Terming India-Pakistan relation as one of the "major failures" of Indian foreign policy, Menon says that India's relationship with Pakistan has been an "albatross that has hobbled Indian diplomacy" and enabled other powers to gain leverage in India's and the subcontinent's affairs.
Mounting a forceful defense of India's no-first-use nuclear weapons policy, Menon remarks that the doctrine actually means India has reserved the right to choose "how
much, where, and when to retaliate."
"No first use is a useful commitment to make if we are to avoid wasting time and effort on a nuclear arms race, such as that between the United States and the Soviet Union, which produced thousands of nuclear weapons and missiles and economically contributed to the collapse of the Soviet Union," he writes.
He also reveals that India has effective deterrence against both China and Pakistan and it has been a "huge and large secret effort," which has been achieved by India faster than any other nuclear-weapon states.
"We are sometimes accused of excessive secrecy in relation to our people and scholars. That is because the purpose of the nuclear weapons programme is to deter our adversaries, not our own people or scholars," Menon writes.

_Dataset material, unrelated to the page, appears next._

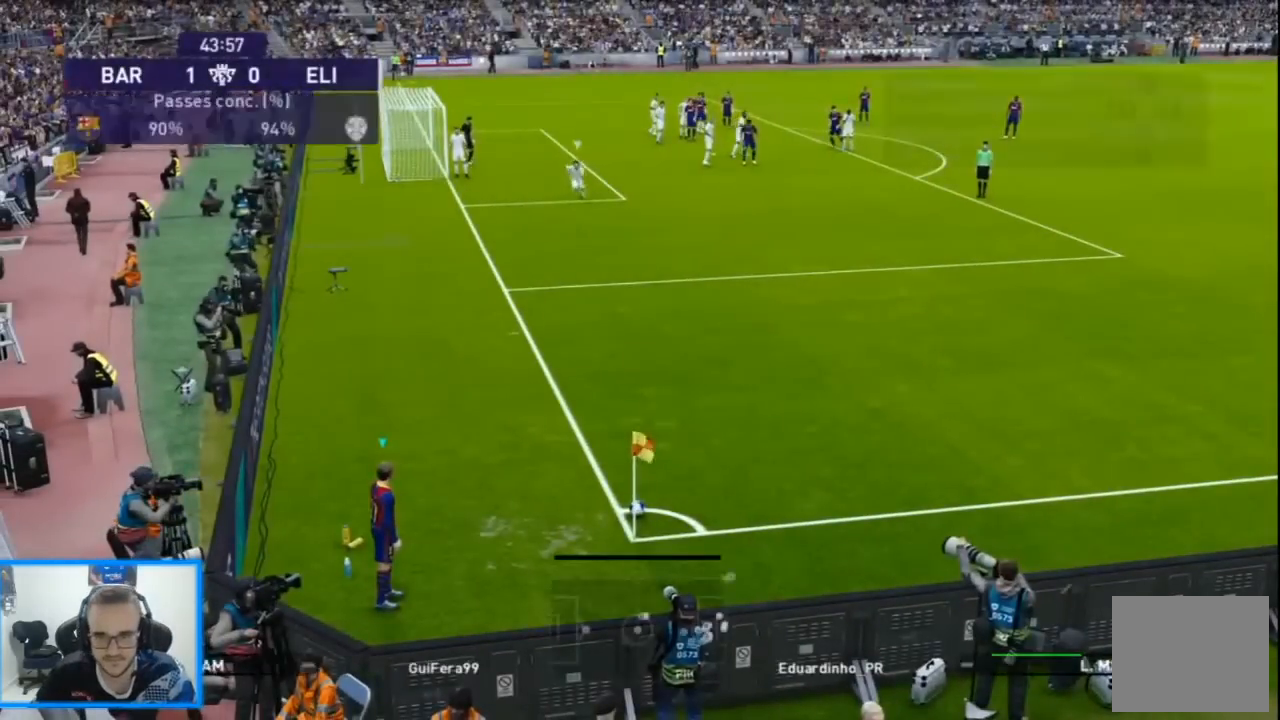
{"buttons": ["DPAD_LEFT"], "left_stick": "center", "right_stick": "center", "events": [[67, "left_stick", "center"], [500, "DPAD_LEFT", "down"]]}
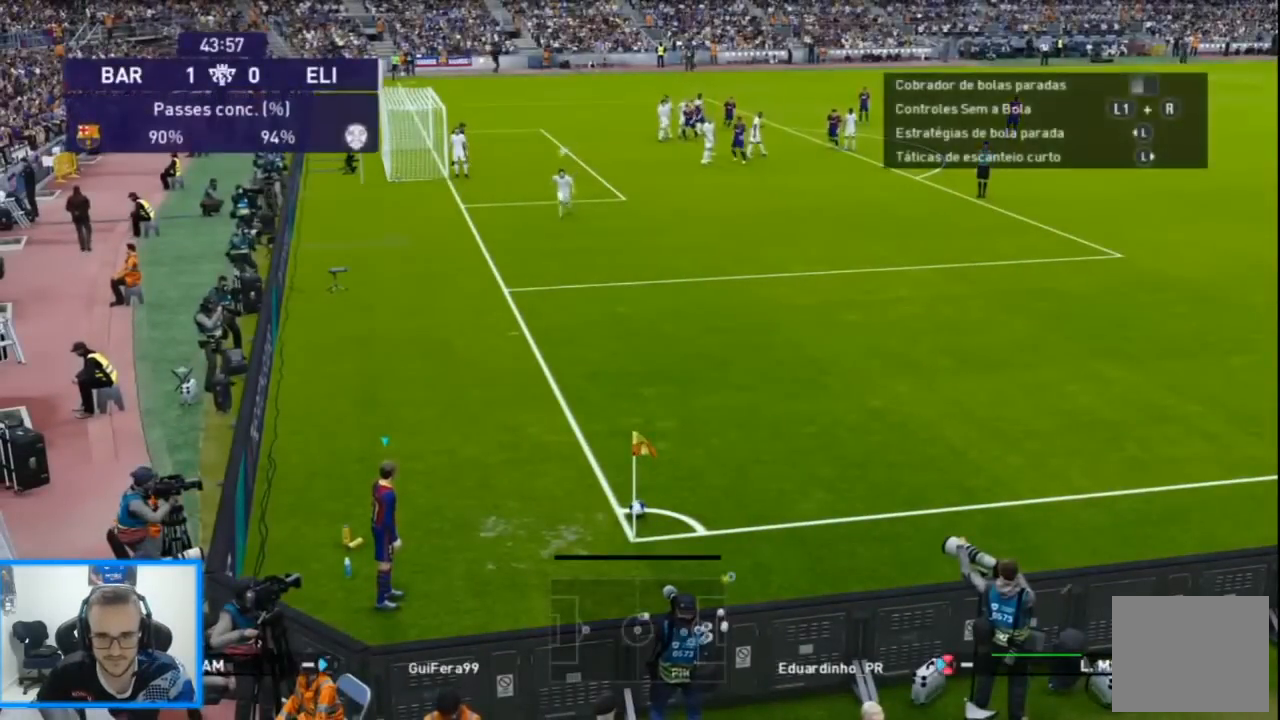
{"buttons": [], "left_stick": "center", "right_stick": "center", "events": [[100, "DPAD_LEFT", "up"]]}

About Pakistan's nuclear weapons, he thinks the danger is not so much from terrorists getting their hands on them as from the insiders.
"To my mind the real threat is from a Pakistani pilot or a brigadier who decides to wage nuclear jihad, with or without orders. This risk increases as Pakistan builds tactical nuclear weapons for battlefield use, control of which will necessary be delegated down the chain of command," he says.
Written in a lucid style, Choices is an insightful read for those interested in what drives India's foreign policy.